- EXERCISE DIRECTIONS
In the listing, change "repository" to "project" from the line with "# Additional Information" to the line with "here to view", and write out only those lines with everything else kept the same. Leave the pictures out of your answer.

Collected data

-=-=-=-=-

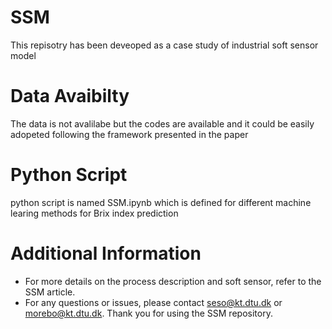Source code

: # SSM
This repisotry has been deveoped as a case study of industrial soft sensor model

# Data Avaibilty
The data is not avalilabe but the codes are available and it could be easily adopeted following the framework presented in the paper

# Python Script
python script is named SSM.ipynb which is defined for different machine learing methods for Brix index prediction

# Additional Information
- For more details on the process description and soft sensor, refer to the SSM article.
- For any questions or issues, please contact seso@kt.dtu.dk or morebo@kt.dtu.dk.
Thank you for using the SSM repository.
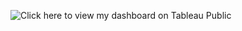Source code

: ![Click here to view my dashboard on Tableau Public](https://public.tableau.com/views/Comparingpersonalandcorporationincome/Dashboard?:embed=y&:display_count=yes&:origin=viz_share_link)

-=-=-=-=-

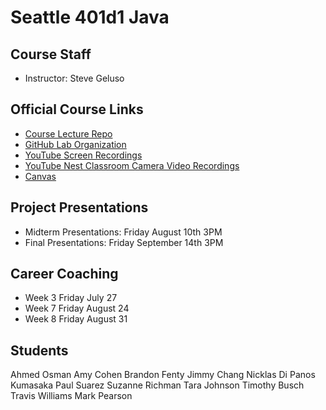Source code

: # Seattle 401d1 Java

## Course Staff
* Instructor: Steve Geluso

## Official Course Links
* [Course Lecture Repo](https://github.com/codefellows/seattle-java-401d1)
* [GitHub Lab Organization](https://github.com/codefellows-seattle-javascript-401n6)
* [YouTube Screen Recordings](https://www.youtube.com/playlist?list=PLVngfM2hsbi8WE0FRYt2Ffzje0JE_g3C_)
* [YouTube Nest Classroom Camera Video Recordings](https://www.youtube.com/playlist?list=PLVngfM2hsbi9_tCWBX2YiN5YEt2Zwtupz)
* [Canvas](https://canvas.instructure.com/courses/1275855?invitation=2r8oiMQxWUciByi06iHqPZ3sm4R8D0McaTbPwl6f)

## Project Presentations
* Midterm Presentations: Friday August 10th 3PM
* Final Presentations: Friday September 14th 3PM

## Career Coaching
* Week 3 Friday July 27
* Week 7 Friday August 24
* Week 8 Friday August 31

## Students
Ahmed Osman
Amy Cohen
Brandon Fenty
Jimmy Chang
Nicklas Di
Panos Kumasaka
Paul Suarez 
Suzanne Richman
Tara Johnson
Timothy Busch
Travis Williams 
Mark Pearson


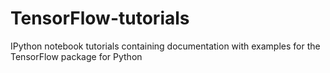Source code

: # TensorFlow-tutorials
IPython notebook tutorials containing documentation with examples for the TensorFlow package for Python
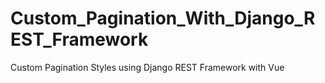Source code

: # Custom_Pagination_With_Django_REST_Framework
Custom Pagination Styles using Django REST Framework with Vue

-=-=-=-=-

- TASK RESULT
# Additional Information
- For more details on the process description and soft sensor, refer to the SSM article.
- For any questions or issues, please contact seso@kt.dtu.dk or morebo@kt.dtu.dk.
Thank you for using the SSM project.
Source code

: ![Click here to view my dashboard on Tableau Public](https://public.tableau.com/views/Comparingpersonalandcorporationincome/Dashboard?:embed=y&:display_count=yes&:origin=viz_share_link)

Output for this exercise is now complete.